What would music look like if transposed into a visual image?
What colour would rhythm or melody take?
These are not questions that we have ever asked ourselves but they are definitely ones to consider. And composer Lee Westwood and geometer Sama Mara have explored these in a collaboration called ‘A Hidden Order‘.
Borrowing from geometric art that has Islamic influences, fractal geometry and non-periodic tilings (we don’t claim to understand most of this), Westwood and Mara have created a system where contemporary classical music can be translated into patterns and vice versa, with the results as follows.



The compositions of Westwood and the images generated by Mara were recently on display at the Princes School of Traditional Arts Gallery and we were lucky enough to attend one of their performances where a special quartet performed key pieces from the project. Against the backdrop of a large screen and instruments that included a flute, cor anglais, cello and a marimba, this talented group held a small audience enthralled for forty-five minutes of putting an image to sound.

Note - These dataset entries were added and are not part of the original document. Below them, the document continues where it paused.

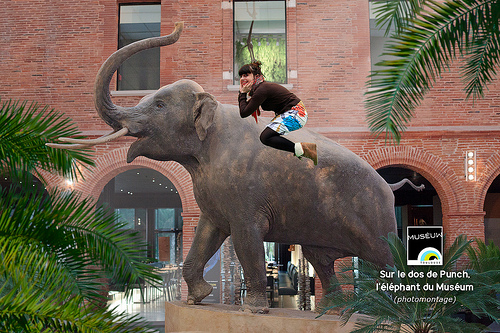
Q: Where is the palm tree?
A: In front of building.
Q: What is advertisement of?
A: A museum.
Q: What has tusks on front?
A: Elephant statue.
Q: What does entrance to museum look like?
A: Curved brick opening.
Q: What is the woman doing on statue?
A: She is posing.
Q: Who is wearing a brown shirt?
A: The woman.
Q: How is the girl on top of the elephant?
A: CGI.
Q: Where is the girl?
A: On top of the elephant.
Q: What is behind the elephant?
A: Building.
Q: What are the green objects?
A: Ferns and trees.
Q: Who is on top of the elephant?
A: The woman.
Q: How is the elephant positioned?
A: Standing.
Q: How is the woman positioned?
A: Sitting.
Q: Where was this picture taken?
A: A museum.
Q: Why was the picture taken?
A: For fun.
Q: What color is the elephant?
A: Gray.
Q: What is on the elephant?
A: The woman.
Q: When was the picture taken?
A: Daytime.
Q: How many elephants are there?
A: One.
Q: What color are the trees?
A: Green.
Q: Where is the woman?
A: On the elephant.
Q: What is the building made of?
A: Bricks.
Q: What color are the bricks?
A: Red.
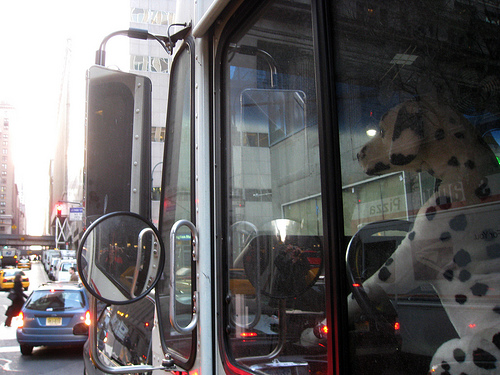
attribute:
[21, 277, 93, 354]
vehicle — light blue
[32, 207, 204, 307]
mirror — round, silver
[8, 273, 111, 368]
car — blue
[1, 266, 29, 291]
taxi — bright yellow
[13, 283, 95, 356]
car — blue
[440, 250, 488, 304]
spots — black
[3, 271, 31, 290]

Certain compositional criteria had to be set in place by this duo when they were creating both the music and the art for this project. And these have resulted in unique musical structures and images that raise the question – in cases like these do you remain true to the rules of music to create a melodic phrase, or do aesthetics win in the end?
An interesting question and a dilemma skillfully raised, this collaboration has resulted in music and art which if either of them stay true to their preordained constructs, they inadvertently force the other to yield to the weird and the wonderful.